L’objectif de l’amendement est d’armer les directeurs juridiques d’un privilège de confidentialité pour contrecarrer les procédures de discovery - ou de recherche de la preuve - coûteuses et parfois jugées abusives par les entreprises. Ainsi, leurs avis demeureraient secrets car leur caractère confidentiel serait opposable au juge ou à une partie adverse dans le cadre de cette procédure.

L’amendement s’inscrit également dans une défense du droit français, par le maintien de directeurs juridiques de culture hexagonale dans les entreprises du CAC40. Aujourd’hui, face au défaut de confidentialité, plus d’une dizaine de sociétés du CAC40 ont préféré embaucher des avocats étrangers à ce poste, comme le rappelait Emmanuel Macron au moment de la discussion de son texte en commission spéciale.

2e piste : un secret professionnel pour les juristes

Les deux autres amendements (nos364 et 2143) répondent aux problématiques des 6 500 juristes d’entreprise. En prenant pour base le secret professionnel de l’avocat, ils proposent d’accorder la confidentialité aux consultations juridiques et aux correspondances du juriste, par une modification de la loi du 31 décembre 1971. Modification opérée via un ajout introduit à l’article de la loi dédié aux juristes (art. 38).

Ainsi, les consultations juridiques rédigées dans le cadre de l’activité de conseil, de mise en place de la conformité, ou de la préparation de la défense, au bénéfice de l’entreprise qui emploie le juriste ou de « toute entreprise du groupe auquel elle appartient », bénéficieraient de la confidentialité. Que ces consultations soient adressées à la hiérarchie, à un collègue juriste ou à un avocat. Il en irait de même des correspondances du juriste. Exception, comme pour le secret professionnel de l’avocat, les correspondances portant la mention « officielle » entre le juriste et l’avocat de l’entreprise ne seraient pas couvertes par la confidentialité.

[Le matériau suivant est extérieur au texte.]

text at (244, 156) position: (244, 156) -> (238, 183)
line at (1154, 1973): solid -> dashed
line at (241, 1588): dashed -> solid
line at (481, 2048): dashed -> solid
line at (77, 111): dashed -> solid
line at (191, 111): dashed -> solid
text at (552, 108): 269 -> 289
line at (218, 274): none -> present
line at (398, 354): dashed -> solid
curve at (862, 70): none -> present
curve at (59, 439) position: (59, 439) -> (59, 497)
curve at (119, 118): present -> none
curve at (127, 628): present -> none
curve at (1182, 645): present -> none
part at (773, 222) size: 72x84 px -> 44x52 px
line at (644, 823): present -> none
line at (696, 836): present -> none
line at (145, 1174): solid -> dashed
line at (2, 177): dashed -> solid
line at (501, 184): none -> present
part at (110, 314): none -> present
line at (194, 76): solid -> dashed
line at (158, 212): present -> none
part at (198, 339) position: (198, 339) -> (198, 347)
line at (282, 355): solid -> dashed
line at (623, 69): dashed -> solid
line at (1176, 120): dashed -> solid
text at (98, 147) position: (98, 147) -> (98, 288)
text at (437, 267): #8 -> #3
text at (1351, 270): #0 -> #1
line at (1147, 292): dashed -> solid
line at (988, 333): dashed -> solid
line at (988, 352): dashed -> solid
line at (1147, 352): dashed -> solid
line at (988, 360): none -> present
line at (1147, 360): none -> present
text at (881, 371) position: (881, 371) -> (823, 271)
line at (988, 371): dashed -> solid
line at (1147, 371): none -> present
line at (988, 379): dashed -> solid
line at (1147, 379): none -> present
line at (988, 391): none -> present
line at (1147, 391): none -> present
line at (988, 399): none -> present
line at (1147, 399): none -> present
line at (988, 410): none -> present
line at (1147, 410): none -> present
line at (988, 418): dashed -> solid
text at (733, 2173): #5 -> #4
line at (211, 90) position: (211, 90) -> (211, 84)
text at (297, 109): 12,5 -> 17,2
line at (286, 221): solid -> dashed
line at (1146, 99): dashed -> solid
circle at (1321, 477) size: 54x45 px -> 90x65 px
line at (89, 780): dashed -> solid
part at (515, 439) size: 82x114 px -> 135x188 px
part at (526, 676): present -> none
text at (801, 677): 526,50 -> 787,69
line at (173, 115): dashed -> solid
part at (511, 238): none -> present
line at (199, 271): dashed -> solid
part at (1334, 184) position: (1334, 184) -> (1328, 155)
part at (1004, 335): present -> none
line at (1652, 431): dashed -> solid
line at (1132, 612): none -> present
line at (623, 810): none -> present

En somme, les amendements proposent une parfaite transposition du secret professionnel de l’avocat prévu par la loi du 31 décembre 1971 (art. 66-5).

Autre élément inspiré du statut de l’avocat (article 55 de la loi du 31 décembre 1971), incomberait au juriste d'entreprise l’obligation de respecter le secret professionnel et de s’interdire d’intervenir en cas de conflit d’intérêt. Seule nuance par rapport au secret imposé à l’avocat, et de taille, « ses obligations [du juriste] ne seraient pas opposables à l’entreprise qui l’emploie », précisent les deux amendements.

Là encore, le changement est jugé nécessaire pour mettre un terme à l’auto-incrimination de l’entreprise, du fait de la non-confidentialité des avis de sa direction juridique. Avis qui peuvent alors servir de preuve à charge dans une procédure de discovery. De même est avancé l’argument mettant en avant la réticence de certaines entreprises à localiser leurs activités juridiques en France.

Quelles chances d’aboutir ?

Lors de l’examen de la première mouture du texte en commission spéciale, les députés ont rejeté la création du statut d’avocat en entreprise, mais se sont montrés en grande majorité favorables à la mise en place de la confidentialité des avis des juristes.

Le premier amendement pourrait néanmoins être mis en échec par le même argument que celui agité pour sortir l’avocat en entreprise du projet de loi : celui du défaut d’indépendance du directeur juridique salarié et avocat. Inspirés du secret professionnel de l'avocat, les seconds vont peut-être aussi souffrir. Secret que certains députés estiment difficile à étendre au juristes d'entreprise. On rappellera, en ce sens, la position exprimée en commission par le député Denys Robillard (PS, Loir-et-Cher) : « Que l’entreprise ait droit au secret des affaires, oui. Que ce secret soit opposable aux juges, non. C’est la difficulté ». Une chose est sûre, le débat est lancé.